| Ian Fasel
|
5
|
 |
|
10-25-2001 03:26 AM ET (US)
|
|
I've been on an implementation of this very face detector in my lab. Here are a few comments that might be illuminating:
1) Finding the best threshold for each feature takes a long time, because even though the search for a good threshold can be done very quickly (using, e.g., golden section search), there are over 160,000 possible features in a 24x24 box. On a 1GHz Athlon this takes 2.7 hours per round of AdaBoost. To overcome this, some sampling was done. Here's Michale Jones' explanation: "To get down to 43,000 features we subsampled by only taking every other feature (I think we only took features whose top, left corner was on an even numbered pixel). We did this solely for speed reasons - if you can use all 160,000 features your resulting detector might be better. Also, during each iteration of Adaboost, the algorithm had a 10% chance of considering any particular feature. In other words we only looked at about 10% of the 43,000 features on each iteration of Adaboost. Again, this is solely for speed reasons."

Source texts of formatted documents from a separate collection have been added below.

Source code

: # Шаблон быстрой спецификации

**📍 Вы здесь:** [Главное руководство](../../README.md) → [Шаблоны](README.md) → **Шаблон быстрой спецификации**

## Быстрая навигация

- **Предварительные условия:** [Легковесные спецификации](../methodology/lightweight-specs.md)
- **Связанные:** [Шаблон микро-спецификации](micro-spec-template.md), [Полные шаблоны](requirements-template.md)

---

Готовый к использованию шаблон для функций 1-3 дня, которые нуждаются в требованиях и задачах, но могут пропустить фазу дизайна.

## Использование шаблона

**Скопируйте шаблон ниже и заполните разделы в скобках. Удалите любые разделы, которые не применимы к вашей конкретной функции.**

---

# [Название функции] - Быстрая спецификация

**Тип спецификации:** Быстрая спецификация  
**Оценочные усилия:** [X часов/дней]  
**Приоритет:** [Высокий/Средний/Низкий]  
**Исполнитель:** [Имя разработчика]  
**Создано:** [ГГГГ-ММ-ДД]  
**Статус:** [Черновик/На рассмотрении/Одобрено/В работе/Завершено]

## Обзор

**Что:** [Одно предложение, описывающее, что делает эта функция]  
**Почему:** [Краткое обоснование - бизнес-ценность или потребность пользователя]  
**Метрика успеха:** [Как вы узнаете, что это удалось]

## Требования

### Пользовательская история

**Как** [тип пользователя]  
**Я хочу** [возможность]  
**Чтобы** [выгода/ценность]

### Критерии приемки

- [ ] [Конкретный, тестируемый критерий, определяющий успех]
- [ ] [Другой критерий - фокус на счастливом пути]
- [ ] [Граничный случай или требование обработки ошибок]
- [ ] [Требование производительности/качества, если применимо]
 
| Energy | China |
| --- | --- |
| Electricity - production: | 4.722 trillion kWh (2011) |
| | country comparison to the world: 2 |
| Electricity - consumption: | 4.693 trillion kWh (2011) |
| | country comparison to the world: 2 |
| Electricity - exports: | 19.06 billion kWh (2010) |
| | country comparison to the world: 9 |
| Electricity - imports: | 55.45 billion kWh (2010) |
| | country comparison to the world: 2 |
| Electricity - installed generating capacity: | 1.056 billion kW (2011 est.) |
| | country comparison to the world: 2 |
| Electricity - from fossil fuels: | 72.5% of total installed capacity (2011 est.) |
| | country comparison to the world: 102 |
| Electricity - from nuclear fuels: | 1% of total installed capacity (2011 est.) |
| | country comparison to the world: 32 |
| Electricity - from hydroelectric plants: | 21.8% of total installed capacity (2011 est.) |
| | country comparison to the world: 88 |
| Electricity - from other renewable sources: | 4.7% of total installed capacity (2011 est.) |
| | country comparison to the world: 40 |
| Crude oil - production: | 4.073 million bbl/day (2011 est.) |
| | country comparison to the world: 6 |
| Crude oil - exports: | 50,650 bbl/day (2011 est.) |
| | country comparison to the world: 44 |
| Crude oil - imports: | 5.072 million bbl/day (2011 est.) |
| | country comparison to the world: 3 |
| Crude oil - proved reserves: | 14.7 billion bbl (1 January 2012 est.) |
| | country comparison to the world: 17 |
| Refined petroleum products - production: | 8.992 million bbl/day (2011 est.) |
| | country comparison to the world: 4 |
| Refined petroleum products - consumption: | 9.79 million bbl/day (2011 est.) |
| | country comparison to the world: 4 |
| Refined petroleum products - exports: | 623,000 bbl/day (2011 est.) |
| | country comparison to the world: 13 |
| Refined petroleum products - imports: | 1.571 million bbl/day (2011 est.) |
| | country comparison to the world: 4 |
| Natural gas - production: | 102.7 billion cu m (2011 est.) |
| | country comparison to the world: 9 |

2) Deciding when to branch to the next level of the cascade is also very tricky, and is not explained well in the paper. The algorithm they give is fine, however choosing the final required performance for each cascade level is not obvious. There are tradeoffs: having fewer features early on gives you excellent speed benefits. However, each time you branch, you take a hit in accuracy on positive detections, and these hits accumulate quickly. Thus, this is a force pushing you to have more features and fewer branches. Viola and Jones' method is very ad hoc and makes the work difficult to reproduce (even for Paul Viola!), so there is much room for improvement here.
3) AdaBoost tries to minimize classification error, however the cascade algorithm tries to minimize false detections while attempting to keep correct detect rate high. This makes sense since, compared to the set of all natural images, faces are very rare. Thus, it seems that AdaBoost should be modified to make this the explicit goal.
|